As long as a M5 is powered on, it publishes updates to the broker servers under the /phone/maker/YOUR_SERIAL_NUMBER_HERE/notice topic. It only publishes an update when a value changes.
The M5 also subscribes to other topics, where it will react to events, and treat them as commands to perform various actions. In this way, the M5 can be partially remote-controlled over MQTT.
Another client device (your phone or computer) subscribes to topics associated with the target printer and can publish commands for execution on the target printer.
The messages are exchanged via an encrypted tunnel (TLS) per the MQTT specification. What's unusual about AnkerMake MQTT messages, is that part of the payload is also encrypted before transmission using standard AES-256-CBC. In order for the communications to be successful, the messages must be encrypted and decrypted at either end. The AES encryption of the payload is required for any program interfacing with an M5 to function.
In order to encrypt and decrypt the payload, a printer-specific encryption key is required. The AnkerMake HTTPS API allows a client to pull down the MQTT login info and MQTT-only encryption key needed to setup a new client device connection instance and handle payload encryption.

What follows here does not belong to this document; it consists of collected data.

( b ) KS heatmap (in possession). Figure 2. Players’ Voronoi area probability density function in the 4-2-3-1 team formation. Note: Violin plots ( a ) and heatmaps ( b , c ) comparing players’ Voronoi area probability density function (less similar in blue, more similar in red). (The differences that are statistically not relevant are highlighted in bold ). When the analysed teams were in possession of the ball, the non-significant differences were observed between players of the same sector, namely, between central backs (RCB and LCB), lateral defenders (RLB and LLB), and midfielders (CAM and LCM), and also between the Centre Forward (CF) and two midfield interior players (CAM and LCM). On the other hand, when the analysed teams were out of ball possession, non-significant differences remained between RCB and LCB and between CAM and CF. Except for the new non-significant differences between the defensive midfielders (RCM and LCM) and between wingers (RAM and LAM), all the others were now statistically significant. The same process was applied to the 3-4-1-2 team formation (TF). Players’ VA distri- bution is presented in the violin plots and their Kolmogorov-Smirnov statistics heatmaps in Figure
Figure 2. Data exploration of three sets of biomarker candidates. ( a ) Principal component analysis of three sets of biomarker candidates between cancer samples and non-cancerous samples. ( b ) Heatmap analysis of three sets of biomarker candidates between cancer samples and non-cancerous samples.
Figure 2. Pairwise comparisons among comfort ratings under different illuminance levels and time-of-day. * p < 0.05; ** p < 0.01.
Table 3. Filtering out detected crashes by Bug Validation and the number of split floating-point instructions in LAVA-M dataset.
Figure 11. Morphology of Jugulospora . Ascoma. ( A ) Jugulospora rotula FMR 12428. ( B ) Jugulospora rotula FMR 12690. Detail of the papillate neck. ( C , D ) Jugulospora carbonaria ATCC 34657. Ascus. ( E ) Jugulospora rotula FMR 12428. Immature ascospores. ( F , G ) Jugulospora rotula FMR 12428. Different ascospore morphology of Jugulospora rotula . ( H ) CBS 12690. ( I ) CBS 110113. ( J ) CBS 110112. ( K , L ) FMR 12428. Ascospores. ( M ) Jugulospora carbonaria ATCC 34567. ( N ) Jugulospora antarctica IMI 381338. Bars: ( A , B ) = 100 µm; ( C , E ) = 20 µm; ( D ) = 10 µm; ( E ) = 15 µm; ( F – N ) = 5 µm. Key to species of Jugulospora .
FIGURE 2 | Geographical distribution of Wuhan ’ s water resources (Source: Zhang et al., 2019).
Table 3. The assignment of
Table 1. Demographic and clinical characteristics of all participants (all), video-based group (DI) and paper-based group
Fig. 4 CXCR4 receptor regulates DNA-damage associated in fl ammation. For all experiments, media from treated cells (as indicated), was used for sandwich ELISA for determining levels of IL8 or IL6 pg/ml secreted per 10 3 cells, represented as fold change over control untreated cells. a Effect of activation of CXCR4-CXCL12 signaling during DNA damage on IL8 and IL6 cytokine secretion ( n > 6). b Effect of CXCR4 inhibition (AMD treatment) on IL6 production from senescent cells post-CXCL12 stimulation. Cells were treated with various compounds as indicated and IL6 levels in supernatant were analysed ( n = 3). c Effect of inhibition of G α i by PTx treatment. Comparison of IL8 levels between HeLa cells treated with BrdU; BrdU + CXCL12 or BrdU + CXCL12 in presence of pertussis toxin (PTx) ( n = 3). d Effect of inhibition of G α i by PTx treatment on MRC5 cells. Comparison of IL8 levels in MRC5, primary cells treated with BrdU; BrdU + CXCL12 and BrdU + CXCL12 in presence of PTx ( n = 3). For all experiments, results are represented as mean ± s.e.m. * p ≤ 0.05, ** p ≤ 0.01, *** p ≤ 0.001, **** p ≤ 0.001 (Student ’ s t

Your Authentication Token (auth_token) is needed to authenticate a client's identity with the AnkerMake HTTPS servers. Then those MQTT credentials are presented to the MQTT server to subscribe/publish to the topics in the broker. Finally the MQTT-only key is used to decrypt incoming messages and encrypt outgoing messages.
The basic relationships for AnkerMake MQTT communications can be illustrated as such:
graph
A("[Broker] Ankermake MQTT Servers (Job Queue and Data)") <-- "MQTT Data (TLS + Encrypted Payload)" --> B(("M5 Printers"))
A <-- "MQTT Data (TLS + Encrypted Payload)" --> C(("Client Devices"))
D("AnkerMake HTTPS Servers (API)") -- "MQTT Login Info + Key (HTTPS)" --> C
C -- "Authentication Token (HTTPS)" --> D
As detailed in the previous section, part of the payload is encrypted. The payload is split into two parts: an unencrypted header and an encrypted JSON body. A MQTT-only key is used to decrypt incoming messages and encrypt outgoing messages using AES-256-CBC. This parsing and cryptography can be accomplished in your programs by using the libflagship library in this repository.
In the specifications folder, you'll find a file named mqtt.stf that maps out the contents of the message payload.